Posted by Josh Sibley on Nov 13th 2017

Browning A5: Not Like Grandpa’s Old Gun

Browning A5

If you’re like me, you have memories of your first few hunts walking side by side with your grandfather while 

he lugged an old humpback Browning A5 towards the stand. In our neck of the woods, if you weren’t hunting with an A5 or a Remington 1100, then you just weren’t a hardcore hunter. Things have changed now as more guns have entered the market to fit niche customer groups, and change also came for the old A5. The original gas operated beast designed by John Browning was discontinued around 1998 after being in production for about 96 year. If I’m not mistaken, the new model A5 was announced in 2012 in a 12 gauge chambering. Not too long after, in 2016, the 16 gauge variant was introduced. If I had to guess, I bet Browning is cooking up a 20 gauge version of this gun over in their Utah headquarters to be released in 2020 and drive folks wild yet again.

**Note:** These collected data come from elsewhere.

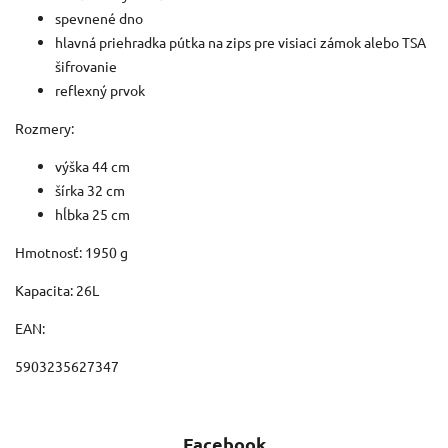
spevnené dno
hlavná priehradka pútka na zips pre visiaci zámok alebo TSA
šifrovanie
reflexný prvok
Rozmery:
výška 44 cm
šírka 32 cm
hĺbka 25 cm
Hmotnosť: 1950 g
Kapacita: 26L
EAN:
5903235627347
Facebook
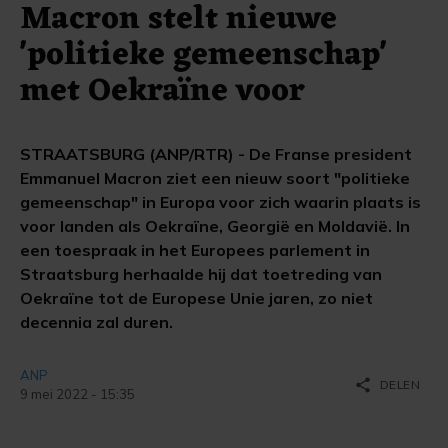
Macron stelt nieuwe
'politieke gemeenschap'
met Oekraïne voor
STRAATSBURG (ANP/RTR) - De Franse president
Emmanuel Macron ziet een nieuw soort "politieke
gemeenschap" in Europa voor zich waarin plaats is
voor landen als Oekraïne, Georgië en Moldavië. In
een toespraak in het Europees parlement in
Straatsburg herhaalde hij dat toetreding van
Oekraïne tot de Europese Unie jaren, zo niet
decennia zal duren.
ANP
share
DELEN
9 mei 2022 - 15:35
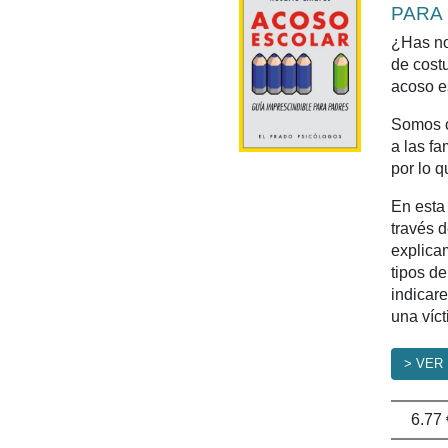
PARA
¿Has no
de cost
acoso e
Somos c
a las fa
por lo 
En esta
través 
explica
tipos d
indicare
una víct
> VER
6.77 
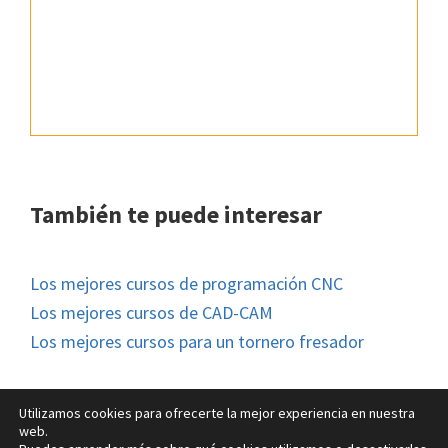
También te puede interesar
Los mejores cursos de programación CNC
Los mejores cursos de CAD-CAM
Los mejores cursos para un tornero fresador
Utilizamos cookies para ofrecerte la mejor experiencia en nuestra
web.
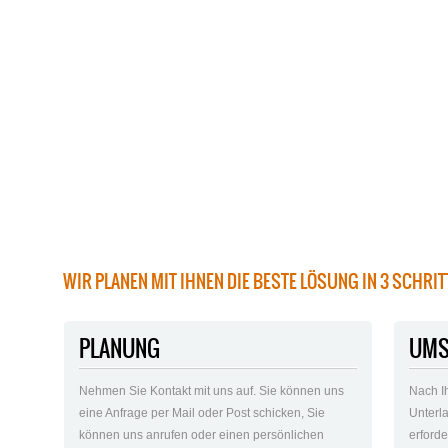
WIR PLANEN MIT IHNEN DIE BESTE LÖSUNG IN 3 SCHRI
PLANUNG
UMS
Nehmen Sie Kontakt mit uns auf. Sie können uns
Nach I
eine Anfrage per Mail oder Post schicken, Sie
Unterla
können uns anrufen oder einen persönlichen
erford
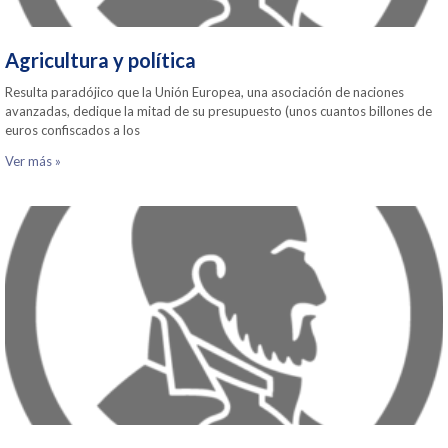
Agricultura y política
Resulta paradójico que la Unión Europea, una asociación de naciones
avanzadas, dedique la mitad de su presupuesto (unos cuantos billones de
euros confiscados a los
Ver más »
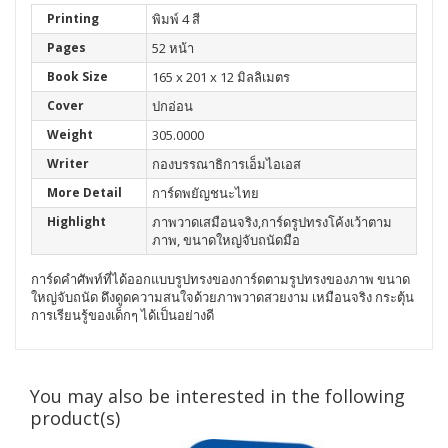
Printing
พิมพ์ 4 สี
Pages
52 หน้า
Book Size
165 x 201 x 12 มิลลิเมตร
Cover
ปกอ่อน
Weight
305.0000
Writer
กองบรรณาธิการเอ็มไอเอส
More Detail
การ์ดพยัญชนะไทย
Highlight
ภาพวาดเสมือนจริง,การ์ดรูปทรงโค้งเว้าตาม
ภาพ, ขนาดใหญ่จับถนัดมือ
การ์ดคำศัพท์ที่ได้ออกแบบรูปทรงของการ์ดตามรูปทรงของภาพ ขนาด
ใหญ่จับถนัด ดึงดูดความสนใจด้วยภาพวาดสวยงาม เหมือนจริง กระตุ้น
การเรียนรู้ของเด็กๆ ได้เป็นอย่างดี
You may also be interested in the following
product(s)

The gun itself resembles your grandpa’s A5 with the humpback design, but features an inertia operating system. Looking at the gun, it’s not too much different than most new guns on the market today, it’s offered in a wooden stock version with glossy finish and a handful of camouflage patterns. New this year is the Wicked Wing version of the gun which is designed for waterfowlers and features some over-sized mechanisms to be easily manipulated with gloves on. It also sports a nice burnt bronze Cerakote finish.

I happen to be lucky enough to have an A5 in both the pre-1998 and post-2012 styles, so I can tell you there are major differences in them. First off, the new version is much lighter, which in turn lets the recoil knock your shoulder around a bit. I wouldn’t say it’s unbearable, and it’s nothing more than any other inertia-operated gun on the market today. Being an inertia gun, it is a little more reliable than the guns of the old days. These new guns do not have a ring system to adjust when changing length of shells either. From 2-3/4” to 3-1/2” it’ll eject them every time. My gun seems to pattern very nice as well. I decided to skip the Buck Kicker choke tube on this gun for deer hunting, and instead use the Federal Flight Control Buckshot with an Improved Cylinder choke. I did pick up a set of 3 Carlson’s Waterfowl choke tubess to duck and goose hunt with however. Another nice feature of this gun is the DuraTouch coating, it basically gives the gun a rubberized feel so you can grip it in all weather conditions and as we all know, hunting rarely occurs in optimal weather.

So if you want to give your kids the same memories of dad and grandpa carrying a Browning A5 through the woods or into the duck blind, I highly suggest checking out the new line of Browning A5 shotguns. Let your old school A5 become a “safe queen” so she doesn’t get any more scratches or rust from beating through brush or wet decoys being tossed in the boat. Then when the weather is right, or it seems like it’ll be a great hunt, break out the old A5 and share a story or two while hunting!